Хорошо, что далеко не все время им приходилось идти пешком; довольно часто находились попутчики, которые могли выделить им место на подводе — сельские жители или проезжие торговцы. Простых людей Эйли не боялась. От Менкара она знала, что к югу от Ришада народ в основном доброжелательный и спокойный, разбойников мало, а и те, что есть, бедных прохожих не грабят, сирот не обижают, и потому по дорогам тут можно путешествовать хоть в одиночку — дурного ничего не приключится — не Запад, где, бывает, воруют прохожих да продают за границу; впрочем, и там, уверял Менкар, Эйли с мальчиком могла бы без боязни двигаться от деревни к деревни: в тех краях крадут лишь здоровых и рослых мужчин для продажи вербовщикам армии или — после соответствующих манипуляций — для гарема махрийских вельмож, куда сплавляли также и пышных светловолосых белолицых красавиц.
Денег при Эйли почти что не было, всего-то горсть серебра; остальное она предусмотрительно припрятала, нашив на длинную и мешковатую вязаную кофту — такие здесь носили небогатые горожанки — шесть золотых монет, предварительно превратив их в обтянутые тканью пуговицы.
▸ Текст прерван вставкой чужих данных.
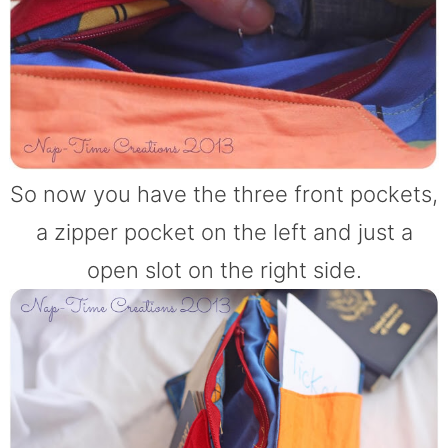
So now you have the three front pockets,
a zipper pocket on the left and just a
open slot on the right side.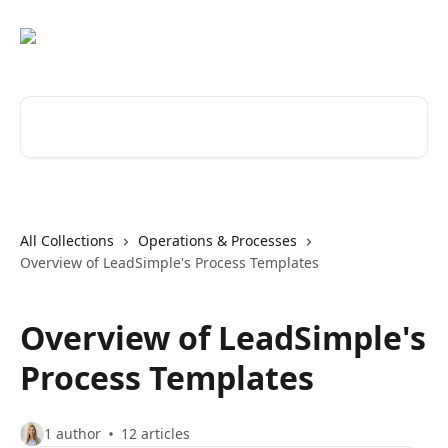
Skip to main content
Search for articles...
All Collections
Operations & Processes
Overview of LeadSimple's Process Templates
Overview of LeadSimple's
Process Templates
1 author
12 articles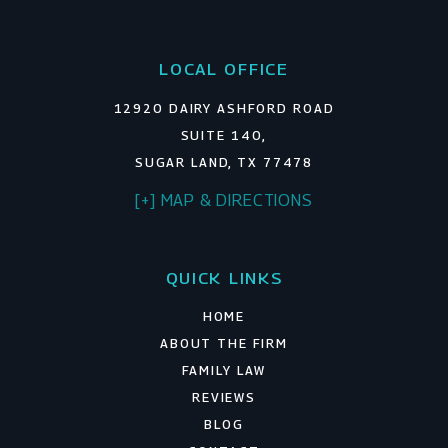
LOCAL OFFICE
12920 DAIRY ASHFORD ROAD
SUITE 140,
SUGAR LAND, TX 77478
[+] MAP & DIRECTIONS
QUICK LINKS
HOME
ABOUT THE FIRM
FAMILY LAW
REVIEWS
BLOG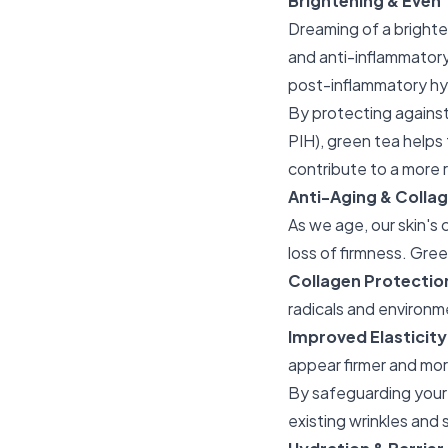
Brightening & Even
Dreaming of a brighter
and anti-inflammatory 
post-inflammatory hy
By protecting against
PIH), green tea helps
contribute to a more 
Anti-Aging & Collag
As we age, our skin's c
loss of firmness. Green
Collagen Protectio
radicals and environme
Improved Elasticity
appear firmer and mor
By safeguarding your 
existing wrinkles and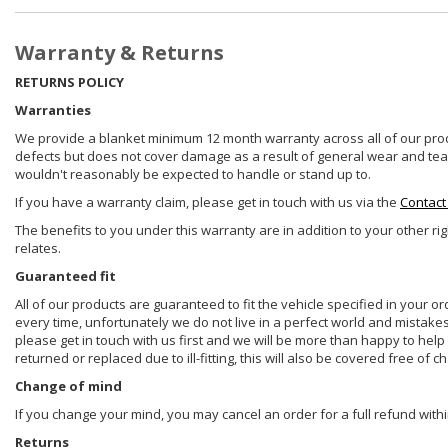
Warranty & Returns
RETURNS POLICY
Warranties
We provide a blanket minimum 12 month warranty across all of our prod
defects but does not cover damage as a result of general wear and tear, 
wouldn't reasonably be expected to handle or stand up to.
If you have a warranty claim, please get in touch with us via the
Contact
The benefits to you under this warranty are in addition to your other ri
relates.
Guaranteed fit
All of our products are guaranteed to fit the vehicle specified in your o
every time, unfortunately we do not live in a perfect world and mistake
please get in touch with us first and we will be more than happy to he
returned or replaced due to ill-fitting, this will also be covered free of c
Change of mind
If you change your mind, you may cancel an order for a full refund withi
Returns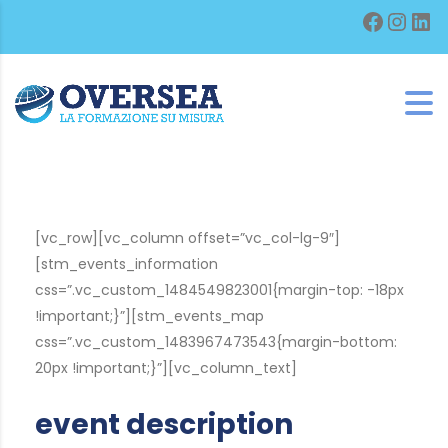
Facebo
Inst
Lin
[vc_row][vc_column offset=”vc_col-lg-9″]
[stm_events_information
css=”.vc_custom_1484549823001{margin-top: -18px
!important;}”][stm_events_map
css=”.vc_custom_1483967473543{margin-bottom:
20px !important;}”][vc_column_text]
event description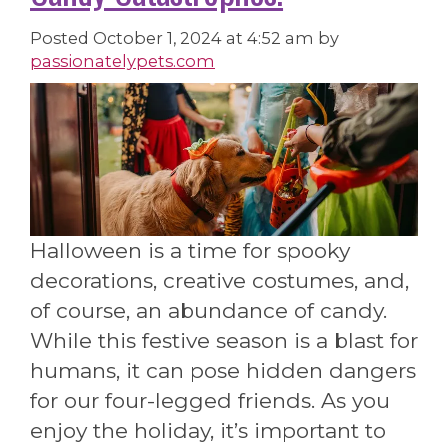
Posted
October 1, 2024 at 4:52 am
by
passionatelypets.com
Halloween is a time for spooky
decorations, creative costumes, and,
of course, an abundance of candy.
While this festive season is a blast for
humans, it can pose hidden dangers
for our four-legged friends. As you
enjoy the holiday, it’s important to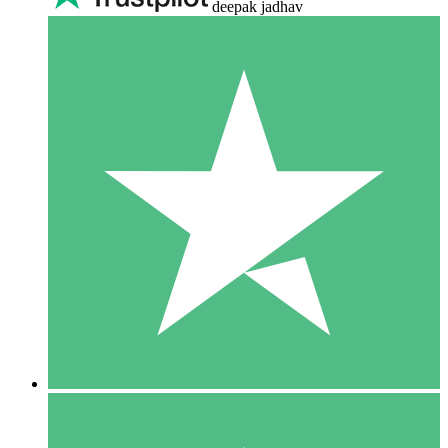
deepak jadhav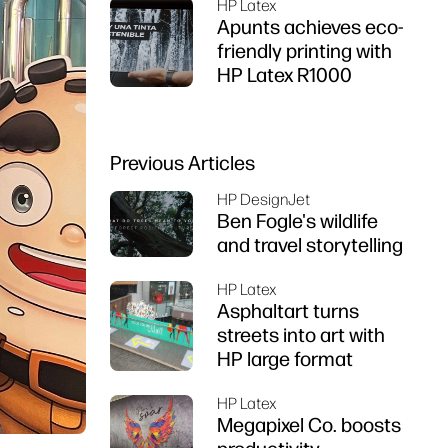
HP Latex
Apunts achieves eco-
friendly printing with
HP Latex R1000
Previous Articles
HP DesignJet
Ben Fogle's wildlife
and travel storytelling
HP Latex
Asphaltart turns
streets into art with
HP large format
HP Latex
Megapixel Co. boosts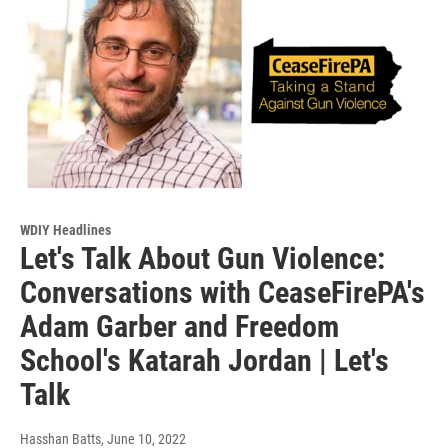
WDIY Headlines
Let's Talk About Gun Violence:
Conversations with CeaseFirePA's
Adam Garber and Freedom
School's Katarah Jordan | Let's
Talk
Hasshan Batts
, June 10, 2022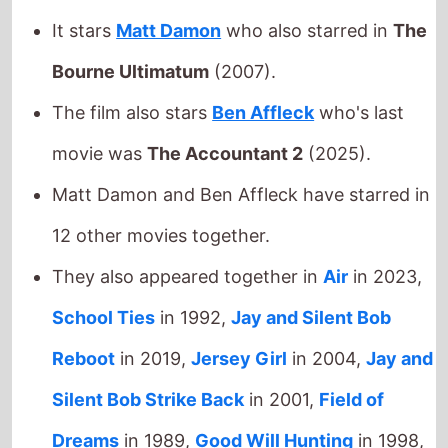
Matt Damon and Ben Affleck have starred in
12 other movies together.
They also appeared together in
Air
in 2023,
School Ties
in 1992,
Jay and Silent Bob
Reboot
in 2019,
Jersey Girl
in 2004,
Jay and
Silent Bob Strike Back
in 2001,
Field of
Dreams
in 1989,
Good Will Hunting
in 1998,
Chasing Amy
in 1997,
The Last Duel
in 2021,
Glory Daze
in 1996,
Dogma
in 1999 and
The
Third Wheel
in 2002.
Joe Carnahan
directed
Ben Affleck
in and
Она рассчитывала, что этого с лихвой хватит, и в общем-то оказалась права: в иных деревнях, наливая ей молока и снабжая краюхой хлеба, денег с них просто не брали.
Только вот простая пища никак не была привычной ни Эйли, ни мальчику, и обычно приходилось прикупать что-нибудь еще: сыра, яиц, фруктов или какие-нибудь сласти. Мальчик иногда просил мяса, но мяса в этих краях в начале лета было не укупить — даже птицу резали сейчас только в исключительных случаях; времена наступали смутные, и крестьяне на всякий случай готовились к ним.